Forum Moderators: coopster & phranque

Message Too Old, No Replies

Custom internal search with PHP vs MySQL's fulltext index

         

martin

11:59 pm on Aug 7, 2002 (gmt 0)

10+ Year Member



I am wondering if I should build myself a search engine from scratch or use MySQL's fulltext indexing instead.

I have the following info in the db for every page:
- title
- description (255)
- keywords
- the page text itself

If I use MySQL I can't really customize it because you have to recompile to change your stopwords or to be able to search for words shorter than 4 characters. I can't really do that I have to tell my sysadmin to do it, and he probably won't.

Will using custom search hit the performance compared to MySQL?

sugarkane

12:16 pm on Aug 8, 2002 (gmt 0)

WebmasterWorld Senior Member 10+ Year Member



It depends how you write your search routines :)

If you plan to just use PHP's ereg() or similar to search through text fields, yes, it's likely that MySql would be significantly faster, especially as the number of indexed documents grows.

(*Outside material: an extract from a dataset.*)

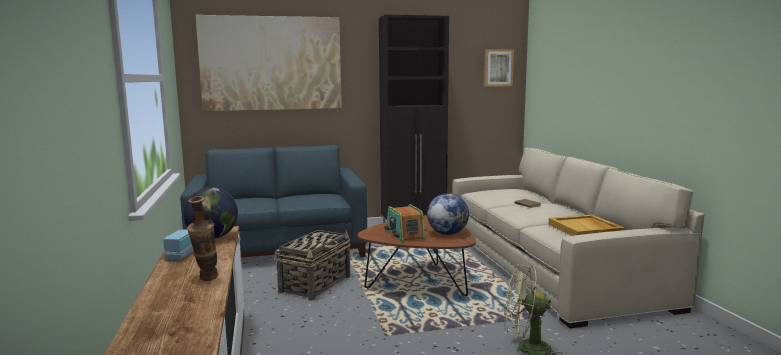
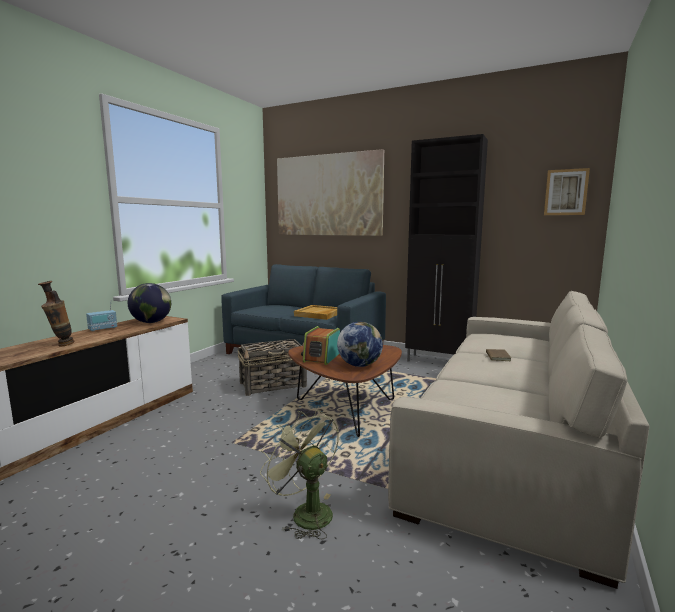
camera: 40 degrees right, 0 degrees up
beige tray [549,215,624,236] -> beige tray moved to [294,305,337,320]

If you write your search routines to pre-score your documents during the indexing process, then you may be able to get PHP to run faster (although at the expense of indexing speed, and maybe precision of search results depending on how you approach it).

Maybe you could go for a hybrid approach? You could pre-filter your documents for stop words before adding them to the MySql db, which would give you the flexibility to change stop words on every index if you wanted.

You're still left with the problem of searching for four character words, but I can't see an efficient way around that (a kludge comes to mind, but I need to think about it for a while ;) )

martin

12:08 am on Aug 9, 2002 (gmt 0)

10+ Year Member



>If you write your search routines to pre-score your documents during the indexing process, then you may be able to get PHP to run faster

Well, the problem is I don't quite know how to pre-score the pages, I can't possibly figure out all keyword searches. Is there any known algorithm for this?

sugarkane

10:39 am on Aug 9, 2002 (gmt 0)

WebmasterWorld Senior Member 10+ Year Member



> can't possibly figure out all keyword searches

Nope, you don't have to. There's various routes to take on pre-scoring, but at its simplest it involves doing a density analysis on the document you're indexing and assigning each word a 'score' for that document. When you come to searching for a phrase, you can add up the scores for each individual word to get a reasonably relevant result, especially on a document set that you control, and don't have to worry about spammers playing with your algo ;)

We had a good discussion on this subject late last year:

[webmasterworld.com...]

Of course, the major search engines will take a far more sophisticated approach, but I'm afraid that's way beyond the bounds of my knowledge :)

martin

11:42 pm on Aug 9, 2002 (gmt 0)

10+ Year Member



Thanks for the tips.